In terms of environmental impact, high-speed, cool air hand dryers are the greenest option, even compared to recycled paper towels disposed via compost. A landmark MIT Life Cycle Assessment looked at the overall environmental impact of the entire life cycles — from production to use to disposal — of several different methods of hand drying. These included paper towels, hot-air hand dryers, and high-speed, cool- air hand dryers. Of all the options surveyed, Dyson Airblade plastic hand dryers were deemed the most eco friendly, largely because of one major factor — production.
UT’s Sustainability Master Plan aims to reach zero waste by 2020, but this isn’t enough because the plan fails to address the other parts of the life cycle of paper towels — particularly production, the most environmentally impactful stage — and also entirely fails to address the hot-air hand dryers on campus. The life cycle of hand drying includes more than waste, and those other stages are responsible for the vast majority of the environmental impact.
According to the study, Dyson Airblades are also more eco-friendly because they are long-lasting and require little upkeep.
As for cost effectiveness, switching just 10 restrooms from paper towel dispensers to Dyson Airblades would pay for itself after about 3.1 years and would then proceed to save UT at least $10,000 annually. Regarding the scope of the project, Moore and Moddrell said there are more than 1,700 restrooms in education and general-use buildings. While this means the payback period and subsequent profit would likely take longer to manifest, it also highlights the need to make this transition now.

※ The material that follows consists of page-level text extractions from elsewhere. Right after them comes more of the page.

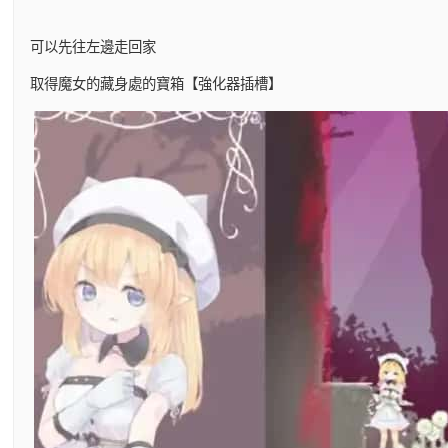
可以先往左邊走回家
取得魔女的藏身處的寶箱【強化器插槽】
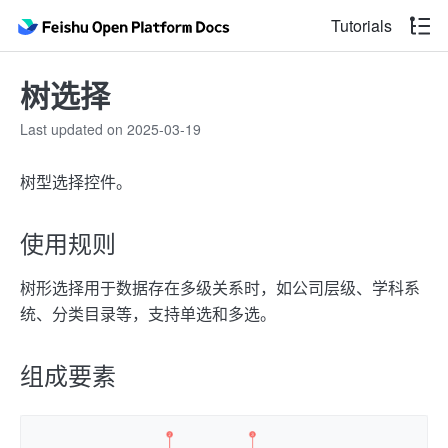
Tutorials
树选择
Last updated on 2025-03-19
树型选择控件。
使用规则
树形选择用于数据存在多级关系时，如公司层级、学科系
统、分类目录等，支持单选和多选。
组成要素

As for hygiene, the research on hand-drying hygiene is conflicted, but even pro-paper towel studies acknowledge that the difference only matters in places that require extremely clean environments, such as hospitals — not college campuses. Dyson Airblades are even allowed in commercial food-preparation areas. Moreover, most reliable sources have argued that thoroughly washing and fully drying your hands is much more important than how you dry them.
I can’t speak to the infrastructure requirements, but the fact that other universities have initiated this transition shows it’s not impossible.
Mundane aspects of our lives and society are fundamentally unsustainable. Our government is working, as it has for years, to worsen this crisis that our rapacious capitalism began. We have razed our home and doomed tens of millions of human beings to climate refugeeism by ignoring that reality, and yet we’re still making it worse every day — with every paper towel we use, every second we use a hot-air dryer and much more.
Changing how we dry our hands is a small start to a wide-reaching, systemic societal change that was beyond necessary years ago.
Neelesh Rathi is a Black studies senior from Austin.